Boris the British Trump? Not So Fast…

With Boris Johnson succeeding Theresa May as Tory leader, many believe the United Kingdom now has its “British Trump” — but the American and the Englishman are not as similar as they might appear.

Britain’s governing Conservative Party, often still referred to as the Tories, like their 17th-century Cavalier forebears, has for many years been an only notionally right-wing party, dominated by “centrists” roughly equivalent to so-called Republicans In Name Only, or RINOs, in the United States.

Successive generations of Tory prime ministers have supporting handing away national sovereignty to the European Union and its predecessor organisations, with even the late Margaret Thatcher being a supporter of the bloc before her dealings with it in office changed her mind.

More recently, David Cameron and especially Theresa May have enthusiastically embraced the left-“progressive” stance on a wide range of policies, including climate change, lavish spending on foreign aid, the alleged gender pay gap, and a raft of measures designed to tackle supposed racial disparities and “hate speech”.

The party has also presided over massive levels immigration, with party grandees openly admitting that senior ministers do not support repeated but unkept manifesto promises to reduce it, while allowing the British Army, Royal Air Force, and Royal Navy to shrink to historically low strengths, and police manpower to fall by tens of thousands.

Boris Johnson, known for his florid and often politically incorrect speech and prose, as well as his high-profile support for Brexit during the EU referendum in 2016, is therefore viewed with some horror by the left-liberal commentariat, who see in him a Trumpian figure who will put the minority of broadly conservative — with a small “c” — or at least libertarian-leaning Tory MPs who more accurately reflect the sensibilities of the Tory membership and voter base in the party’s driving seat for the first time in decades.
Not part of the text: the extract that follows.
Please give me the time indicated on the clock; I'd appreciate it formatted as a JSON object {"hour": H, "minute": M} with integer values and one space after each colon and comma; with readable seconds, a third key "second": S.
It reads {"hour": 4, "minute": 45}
But the evidence suggests Johnson has little in common with the American leader beyond his outward support for nation-state sovereignty, being a passionate supporter of immigration and even an amnesty for illegal immigrants and boasting of his own Muslim Turkish heritage.

Mr Johnson is also a big supporter of free trade with sweatshop economies like the People’s Republic of China, while President Trump has taken active measures to protect American workers from what he sees as unfair competition — and Johnson has also backed the Iran nuclear deal negotiated by Obama and kept alive by the EU after his successor pulled out of it.

Perhaps most tellingly of all, during his time as London mayor Johnson was among the many establishment politicians in Britain to publicly and stridently disparage Mr Trump when he was merely one of several candidates for the Republican nomination for the presidential race — a contest in which Democrat frontrunner Hillary Clinton was expected to obliterate him at the polls even if he somehow did make it through.

“When Donald Trump says that there are parts of London that are no-go areas, I think he’s betraying a quite stupefying ignorance that makes him, frankly, unfit to hold the office of President of the United States,” he sneered in an interview in late 2015.

“I would invite him to come and see the whole of London and take him round the city except that I wouldn’t want to expose Londoners to any unnecessary risk of meeting Donald Trump,” he added — a riff on similar comments that “the only reason I wouldn’t go to some parts of New York is the real risk of meeting Donald Trump.”

Even now, despite President Trump’s praise for Johnson, and Johnson’s attempts to build something of a rapport with the American now that he leads the U.S., Johnson is reported to selecting his Cabinet picks based in part on a desire to assure people that indeed he is not a “British Trump”.